North Country is a 2005 drama film directed by Niki Caro and inspired by a real-life class action lawsuit from 1988.
The story begins with Josey Aimes (Charlize Theron) leaving her abusive husband with her two children. Because she has no job perspectives, she is forced to move back in with her parents in her Minnesota hometown. There she meets her old friend Glory (Frances McDormand), who helps her get a job at the local iron mine and lets Josey and her children stay with her and her husband Kyle (Sean Bean).
On her first day at work, Josey is harassed by her co-worker and old high school boyfriend (Jeremy Renner). Josey quickly finds out that the female workers are being verbally and physically abused by men who feel like they are taking away their jobs. When Josey refuses to keep quiet like the rest of the women, things get ugly for her.
The title is based on the Bob Dylan song "Girl from the North Country".
This film shows examples of:
- Amoral Attorney: Slightly averted. The lawyer representing the mine comes off as this at first, but it's later revealed that she's just doing her job and actually wants the mine to take a plea because she knows the loss will be great.

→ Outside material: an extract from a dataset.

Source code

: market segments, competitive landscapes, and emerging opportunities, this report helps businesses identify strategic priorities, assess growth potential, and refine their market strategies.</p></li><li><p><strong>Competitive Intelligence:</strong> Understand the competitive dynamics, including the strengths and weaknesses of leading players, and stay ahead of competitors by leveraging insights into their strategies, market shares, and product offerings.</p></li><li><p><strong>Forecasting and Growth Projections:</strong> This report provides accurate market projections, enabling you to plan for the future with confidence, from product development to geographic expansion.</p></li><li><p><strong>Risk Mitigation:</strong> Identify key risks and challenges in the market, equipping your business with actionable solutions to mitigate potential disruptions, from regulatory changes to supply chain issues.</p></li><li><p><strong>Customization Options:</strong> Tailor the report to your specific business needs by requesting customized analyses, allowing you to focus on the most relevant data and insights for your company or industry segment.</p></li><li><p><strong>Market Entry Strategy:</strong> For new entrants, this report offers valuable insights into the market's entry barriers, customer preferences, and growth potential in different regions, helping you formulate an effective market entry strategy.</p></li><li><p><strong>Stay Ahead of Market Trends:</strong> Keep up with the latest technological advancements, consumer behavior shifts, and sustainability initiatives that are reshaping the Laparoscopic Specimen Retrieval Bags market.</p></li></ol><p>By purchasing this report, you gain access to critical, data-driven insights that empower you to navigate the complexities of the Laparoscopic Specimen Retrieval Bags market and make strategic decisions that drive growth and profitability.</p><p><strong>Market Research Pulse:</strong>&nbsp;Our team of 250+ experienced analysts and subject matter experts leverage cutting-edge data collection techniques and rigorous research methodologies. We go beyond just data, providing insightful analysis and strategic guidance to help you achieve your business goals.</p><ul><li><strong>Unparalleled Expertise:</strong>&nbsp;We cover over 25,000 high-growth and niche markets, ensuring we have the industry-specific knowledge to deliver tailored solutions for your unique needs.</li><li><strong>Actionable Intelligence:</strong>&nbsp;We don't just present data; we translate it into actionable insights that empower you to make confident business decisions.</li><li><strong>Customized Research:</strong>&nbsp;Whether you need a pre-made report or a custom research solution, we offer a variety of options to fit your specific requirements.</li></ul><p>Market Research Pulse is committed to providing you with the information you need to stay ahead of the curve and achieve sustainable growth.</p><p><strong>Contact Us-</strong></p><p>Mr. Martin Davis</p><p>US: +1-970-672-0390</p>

- Based on a True Story: In 1988, the first class-action sexual harassment lawsuit in the U.S. was filed on behalf of Lois Jenson and other female workers against the EVTAC iron mine.
- Child by Rape: Josey's son Sammy was born as a result of her rape at the hands of one of her high school teachers. He's unaware of this until she reveals the truth when her past is brought up in an attempt to discredit her during the trial.
- Dirty Coward: Josey's high school boyfriend witnessed her being raped by the teacher, but panicked and never told anyone, even when the whole town shamed her for having a baby out of wedlock. Lampshaded when Kyle refers to him as a "Yellow Ice" player in hockey compared to a "Red Ice" one who'd stay and fight.
- Nice Guy: Kyle (Sean Bean Playing Against Type) and Bill.
- Parental Substitute: Kyle becomes one to Sammy towards the end.
- Shaming the Mob: Hank calls out all of the mine workers for disrespecting Josey at the meeting.
- Slut-Shaming: Josey is shunned by the town for her out-of-wedlock pregnancy and is still so when she returns to town years later — even the lawyer representing the mine brings this up during the trial. Her supposed bad reputation makes it easy for the townspeople to side against her when she files the lawsuit.
- Teen Pregnancy: Josey was 16 when she had her son. Who was the result of Josey having been raped by her high school teacher.